*** Source data Section Begins ***

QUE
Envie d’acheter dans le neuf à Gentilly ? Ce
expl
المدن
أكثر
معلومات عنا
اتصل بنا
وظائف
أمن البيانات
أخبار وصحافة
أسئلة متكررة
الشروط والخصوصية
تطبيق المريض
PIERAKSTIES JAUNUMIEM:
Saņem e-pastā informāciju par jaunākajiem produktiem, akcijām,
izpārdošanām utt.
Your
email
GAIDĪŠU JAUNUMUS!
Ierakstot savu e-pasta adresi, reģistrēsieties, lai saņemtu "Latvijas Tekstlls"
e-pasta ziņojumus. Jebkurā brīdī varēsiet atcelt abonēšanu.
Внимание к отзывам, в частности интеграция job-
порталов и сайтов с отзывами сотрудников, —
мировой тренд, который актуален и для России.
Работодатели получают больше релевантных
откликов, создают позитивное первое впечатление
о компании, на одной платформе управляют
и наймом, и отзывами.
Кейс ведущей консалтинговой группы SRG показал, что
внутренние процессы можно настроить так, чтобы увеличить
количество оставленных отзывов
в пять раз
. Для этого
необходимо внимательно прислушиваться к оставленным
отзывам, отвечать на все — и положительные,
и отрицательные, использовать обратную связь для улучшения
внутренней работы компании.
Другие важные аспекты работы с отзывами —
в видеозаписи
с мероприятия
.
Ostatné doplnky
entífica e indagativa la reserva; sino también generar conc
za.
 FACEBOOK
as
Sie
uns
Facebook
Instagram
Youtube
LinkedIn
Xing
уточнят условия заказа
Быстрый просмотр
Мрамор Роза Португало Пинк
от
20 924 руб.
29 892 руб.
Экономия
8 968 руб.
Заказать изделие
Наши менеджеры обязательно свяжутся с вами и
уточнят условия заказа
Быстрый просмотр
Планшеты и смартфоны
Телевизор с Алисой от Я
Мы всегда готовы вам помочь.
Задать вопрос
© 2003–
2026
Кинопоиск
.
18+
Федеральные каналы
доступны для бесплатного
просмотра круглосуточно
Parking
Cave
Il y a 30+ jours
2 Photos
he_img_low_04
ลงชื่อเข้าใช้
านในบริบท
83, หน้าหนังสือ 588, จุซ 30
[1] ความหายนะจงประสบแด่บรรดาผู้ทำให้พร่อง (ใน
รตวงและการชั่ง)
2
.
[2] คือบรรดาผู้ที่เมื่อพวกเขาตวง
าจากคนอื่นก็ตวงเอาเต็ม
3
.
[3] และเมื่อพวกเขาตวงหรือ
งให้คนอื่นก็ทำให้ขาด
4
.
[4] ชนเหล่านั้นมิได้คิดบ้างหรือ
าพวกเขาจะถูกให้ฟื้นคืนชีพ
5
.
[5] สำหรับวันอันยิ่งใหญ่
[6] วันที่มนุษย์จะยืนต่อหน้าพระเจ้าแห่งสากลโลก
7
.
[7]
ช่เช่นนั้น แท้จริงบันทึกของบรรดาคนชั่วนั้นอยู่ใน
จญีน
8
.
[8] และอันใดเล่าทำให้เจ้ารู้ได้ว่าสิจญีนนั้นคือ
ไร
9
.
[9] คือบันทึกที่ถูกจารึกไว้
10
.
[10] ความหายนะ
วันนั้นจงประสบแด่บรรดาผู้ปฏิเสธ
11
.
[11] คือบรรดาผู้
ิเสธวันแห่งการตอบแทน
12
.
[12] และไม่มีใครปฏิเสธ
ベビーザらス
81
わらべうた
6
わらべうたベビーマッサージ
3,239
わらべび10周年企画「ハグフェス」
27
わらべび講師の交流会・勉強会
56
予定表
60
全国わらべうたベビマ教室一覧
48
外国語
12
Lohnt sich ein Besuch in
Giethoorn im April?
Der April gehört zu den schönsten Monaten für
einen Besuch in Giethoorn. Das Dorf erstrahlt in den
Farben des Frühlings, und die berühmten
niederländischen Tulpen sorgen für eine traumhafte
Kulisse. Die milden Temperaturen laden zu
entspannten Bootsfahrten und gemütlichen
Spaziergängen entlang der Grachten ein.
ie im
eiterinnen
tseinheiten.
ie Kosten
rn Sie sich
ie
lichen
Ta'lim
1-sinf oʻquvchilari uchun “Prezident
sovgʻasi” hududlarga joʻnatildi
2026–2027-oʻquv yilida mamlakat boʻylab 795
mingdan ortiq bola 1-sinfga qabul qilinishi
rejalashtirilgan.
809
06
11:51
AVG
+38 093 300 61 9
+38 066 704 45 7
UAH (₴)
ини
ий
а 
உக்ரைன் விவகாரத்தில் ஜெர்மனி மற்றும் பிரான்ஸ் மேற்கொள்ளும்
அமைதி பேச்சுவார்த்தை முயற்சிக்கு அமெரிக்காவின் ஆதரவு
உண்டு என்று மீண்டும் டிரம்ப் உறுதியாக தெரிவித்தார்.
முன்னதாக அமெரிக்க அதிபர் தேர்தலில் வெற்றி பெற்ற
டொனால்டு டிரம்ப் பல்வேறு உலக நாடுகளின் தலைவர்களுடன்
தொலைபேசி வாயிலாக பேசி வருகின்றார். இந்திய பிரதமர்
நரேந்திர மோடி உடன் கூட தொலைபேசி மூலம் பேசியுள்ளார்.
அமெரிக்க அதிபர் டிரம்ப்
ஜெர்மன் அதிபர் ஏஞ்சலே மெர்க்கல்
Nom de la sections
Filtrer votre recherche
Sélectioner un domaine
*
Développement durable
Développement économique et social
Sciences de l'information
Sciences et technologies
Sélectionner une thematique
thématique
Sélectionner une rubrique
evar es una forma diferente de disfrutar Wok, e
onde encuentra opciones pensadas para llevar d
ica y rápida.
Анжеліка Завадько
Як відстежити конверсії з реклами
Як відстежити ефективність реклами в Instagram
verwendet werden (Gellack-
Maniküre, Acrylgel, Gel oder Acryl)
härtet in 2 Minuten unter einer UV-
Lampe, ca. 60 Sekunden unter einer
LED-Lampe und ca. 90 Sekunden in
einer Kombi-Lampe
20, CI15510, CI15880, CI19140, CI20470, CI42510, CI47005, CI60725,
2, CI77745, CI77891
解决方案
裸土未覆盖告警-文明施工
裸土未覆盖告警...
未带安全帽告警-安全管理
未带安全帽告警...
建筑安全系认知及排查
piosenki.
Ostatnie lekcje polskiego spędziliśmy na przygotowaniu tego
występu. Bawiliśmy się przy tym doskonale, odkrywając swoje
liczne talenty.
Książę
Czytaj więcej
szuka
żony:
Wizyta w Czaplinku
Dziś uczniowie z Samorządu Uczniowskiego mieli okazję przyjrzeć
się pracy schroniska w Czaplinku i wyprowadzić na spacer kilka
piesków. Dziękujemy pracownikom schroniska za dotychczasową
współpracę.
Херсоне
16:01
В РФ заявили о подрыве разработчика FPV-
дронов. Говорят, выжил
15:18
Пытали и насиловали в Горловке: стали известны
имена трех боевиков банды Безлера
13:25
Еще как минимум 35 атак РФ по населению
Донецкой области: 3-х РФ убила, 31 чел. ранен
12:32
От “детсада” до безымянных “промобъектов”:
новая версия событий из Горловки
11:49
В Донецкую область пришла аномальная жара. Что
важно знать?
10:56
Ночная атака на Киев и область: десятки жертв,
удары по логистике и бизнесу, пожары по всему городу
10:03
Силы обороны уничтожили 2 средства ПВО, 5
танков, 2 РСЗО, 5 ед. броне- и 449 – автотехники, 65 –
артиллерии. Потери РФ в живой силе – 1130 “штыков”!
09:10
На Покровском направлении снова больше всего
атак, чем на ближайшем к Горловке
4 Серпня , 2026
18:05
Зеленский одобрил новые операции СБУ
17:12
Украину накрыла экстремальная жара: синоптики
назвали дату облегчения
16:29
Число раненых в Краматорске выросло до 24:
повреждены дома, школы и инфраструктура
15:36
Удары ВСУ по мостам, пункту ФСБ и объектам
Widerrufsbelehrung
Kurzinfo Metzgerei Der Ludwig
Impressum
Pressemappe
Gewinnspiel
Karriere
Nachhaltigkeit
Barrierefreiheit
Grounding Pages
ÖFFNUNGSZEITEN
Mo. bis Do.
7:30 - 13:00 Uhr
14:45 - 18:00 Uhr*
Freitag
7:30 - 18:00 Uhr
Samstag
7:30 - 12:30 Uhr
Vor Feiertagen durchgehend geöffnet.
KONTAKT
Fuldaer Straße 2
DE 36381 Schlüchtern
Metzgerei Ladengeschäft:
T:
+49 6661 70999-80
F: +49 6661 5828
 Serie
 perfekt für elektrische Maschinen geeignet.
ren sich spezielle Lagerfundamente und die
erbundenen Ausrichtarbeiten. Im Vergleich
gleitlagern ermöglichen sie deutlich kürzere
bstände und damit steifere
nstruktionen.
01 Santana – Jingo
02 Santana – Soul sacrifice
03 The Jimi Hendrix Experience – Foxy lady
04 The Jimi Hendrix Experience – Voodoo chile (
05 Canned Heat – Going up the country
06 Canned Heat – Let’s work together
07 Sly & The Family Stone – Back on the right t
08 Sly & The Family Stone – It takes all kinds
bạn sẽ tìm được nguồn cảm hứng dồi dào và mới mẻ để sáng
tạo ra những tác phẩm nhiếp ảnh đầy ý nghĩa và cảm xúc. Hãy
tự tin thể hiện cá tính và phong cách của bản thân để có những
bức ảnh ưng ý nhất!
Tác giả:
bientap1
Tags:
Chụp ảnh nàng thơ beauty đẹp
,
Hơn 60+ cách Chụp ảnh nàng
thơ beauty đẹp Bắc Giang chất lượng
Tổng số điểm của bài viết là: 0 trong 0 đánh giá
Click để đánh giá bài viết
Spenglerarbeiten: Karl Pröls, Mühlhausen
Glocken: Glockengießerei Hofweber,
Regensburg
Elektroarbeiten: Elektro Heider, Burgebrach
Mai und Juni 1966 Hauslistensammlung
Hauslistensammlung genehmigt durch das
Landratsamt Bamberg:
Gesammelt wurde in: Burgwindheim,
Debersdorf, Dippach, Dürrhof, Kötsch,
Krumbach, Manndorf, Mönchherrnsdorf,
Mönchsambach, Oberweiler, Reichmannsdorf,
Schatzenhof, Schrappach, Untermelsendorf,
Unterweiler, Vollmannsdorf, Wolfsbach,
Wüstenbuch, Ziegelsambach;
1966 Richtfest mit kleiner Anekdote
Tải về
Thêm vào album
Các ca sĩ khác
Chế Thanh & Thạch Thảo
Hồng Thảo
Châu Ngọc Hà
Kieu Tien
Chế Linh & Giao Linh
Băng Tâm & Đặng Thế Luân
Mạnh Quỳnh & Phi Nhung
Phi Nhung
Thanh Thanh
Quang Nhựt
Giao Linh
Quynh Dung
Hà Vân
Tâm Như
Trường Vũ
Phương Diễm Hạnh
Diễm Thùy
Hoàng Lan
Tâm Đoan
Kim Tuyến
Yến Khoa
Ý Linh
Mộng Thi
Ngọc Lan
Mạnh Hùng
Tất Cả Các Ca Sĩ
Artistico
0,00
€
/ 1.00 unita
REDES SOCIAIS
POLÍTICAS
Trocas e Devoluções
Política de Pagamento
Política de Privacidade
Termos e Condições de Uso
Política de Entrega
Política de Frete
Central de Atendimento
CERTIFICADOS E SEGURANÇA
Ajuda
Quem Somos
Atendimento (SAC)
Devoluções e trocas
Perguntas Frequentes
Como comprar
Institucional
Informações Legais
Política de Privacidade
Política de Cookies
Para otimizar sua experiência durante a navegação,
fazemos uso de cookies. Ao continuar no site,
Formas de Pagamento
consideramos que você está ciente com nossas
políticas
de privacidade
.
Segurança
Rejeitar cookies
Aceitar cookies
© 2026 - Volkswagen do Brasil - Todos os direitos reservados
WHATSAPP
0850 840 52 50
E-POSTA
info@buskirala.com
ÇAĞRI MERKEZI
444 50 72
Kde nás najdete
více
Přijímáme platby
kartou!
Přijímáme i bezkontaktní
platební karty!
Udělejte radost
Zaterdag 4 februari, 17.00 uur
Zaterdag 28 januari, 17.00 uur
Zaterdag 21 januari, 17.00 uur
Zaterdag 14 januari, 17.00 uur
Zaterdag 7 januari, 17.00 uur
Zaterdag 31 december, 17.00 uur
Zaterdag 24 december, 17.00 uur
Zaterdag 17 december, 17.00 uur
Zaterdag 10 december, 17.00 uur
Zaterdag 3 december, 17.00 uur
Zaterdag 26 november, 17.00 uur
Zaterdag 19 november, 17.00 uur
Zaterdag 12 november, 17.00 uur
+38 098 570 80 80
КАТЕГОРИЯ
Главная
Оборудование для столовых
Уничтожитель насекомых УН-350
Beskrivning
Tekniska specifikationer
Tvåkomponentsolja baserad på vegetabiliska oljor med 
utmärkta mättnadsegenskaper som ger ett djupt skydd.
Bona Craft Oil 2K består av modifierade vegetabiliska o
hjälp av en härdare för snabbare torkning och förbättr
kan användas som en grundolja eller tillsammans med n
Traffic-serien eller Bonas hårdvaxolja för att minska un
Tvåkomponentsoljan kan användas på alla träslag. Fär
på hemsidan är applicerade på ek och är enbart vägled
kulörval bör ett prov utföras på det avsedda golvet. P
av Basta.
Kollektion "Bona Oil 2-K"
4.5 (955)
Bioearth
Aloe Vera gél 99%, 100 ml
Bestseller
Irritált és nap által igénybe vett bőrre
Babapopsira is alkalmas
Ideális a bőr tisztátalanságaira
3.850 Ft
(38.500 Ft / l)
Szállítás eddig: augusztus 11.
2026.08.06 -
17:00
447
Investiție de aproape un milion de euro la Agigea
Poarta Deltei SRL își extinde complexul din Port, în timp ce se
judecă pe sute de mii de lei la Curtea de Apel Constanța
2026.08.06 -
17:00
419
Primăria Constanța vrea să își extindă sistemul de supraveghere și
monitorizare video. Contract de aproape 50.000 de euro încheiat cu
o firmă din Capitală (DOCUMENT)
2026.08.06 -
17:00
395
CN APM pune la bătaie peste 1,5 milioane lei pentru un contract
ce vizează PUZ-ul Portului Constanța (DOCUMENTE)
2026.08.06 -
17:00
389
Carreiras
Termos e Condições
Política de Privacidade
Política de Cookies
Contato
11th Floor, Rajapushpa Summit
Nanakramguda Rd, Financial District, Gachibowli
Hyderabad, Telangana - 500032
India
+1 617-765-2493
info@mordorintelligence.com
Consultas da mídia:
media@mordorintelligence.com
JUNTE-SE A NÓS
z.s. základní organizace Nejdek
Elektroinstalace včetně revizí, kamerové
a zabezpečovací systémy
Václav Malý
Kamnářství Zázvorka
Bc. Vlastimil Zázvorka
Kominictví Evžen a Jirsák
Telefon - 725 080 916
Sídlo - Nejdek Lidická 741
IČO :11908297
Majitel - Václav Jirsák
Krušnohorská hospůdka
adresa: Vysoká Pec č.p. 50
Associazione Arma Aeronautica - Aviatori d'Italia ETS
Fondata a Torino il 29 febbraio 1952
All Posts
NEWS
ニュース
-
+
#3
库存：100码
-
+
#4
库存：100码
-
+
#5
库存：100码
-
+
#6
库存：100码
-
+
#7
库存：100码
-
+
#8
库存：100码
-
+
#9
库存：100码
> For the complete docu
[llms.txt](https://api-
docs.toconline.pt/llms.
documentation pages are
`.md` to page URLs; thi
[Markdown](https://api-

*** Source data Section Ends ***

| Task goal |
One inclusive range is required: first line of the data through the line containing "порталов и сайтов с отзывами сотрудников, —". Set it down exactly and output nothing else.

| Answer space |
QUE
Envie d’acheter dans le neuf à Gentilly ? Ce
expl
المدن
أكثر
معلومات عنا
اتصل بنا
وظائف
أمن البيانات
أخبار وصحافة
أسئلة متكررة
الشروط والخصوصية
تطبيق المريض
PIERAKSTIES JAUNUMIEM:
Saņem e-pastā informāciju par jaunākajiem produktiem, akcijām,
izpārdošanām utt.
Your
email
GAIDĪŠU JAUNUMUS!
Ierakstot savu e-pasta adresi, reģistrēsieties, lai saņemtu "Latvijas Tekstlls"
e-pasta ziņojumus. Jebkurā brīdī varēsiet atcelt abonēšanu.
Внимание к отзывам, в частности интеграция job-
порталов и сайтов с отзывами сотрудников, —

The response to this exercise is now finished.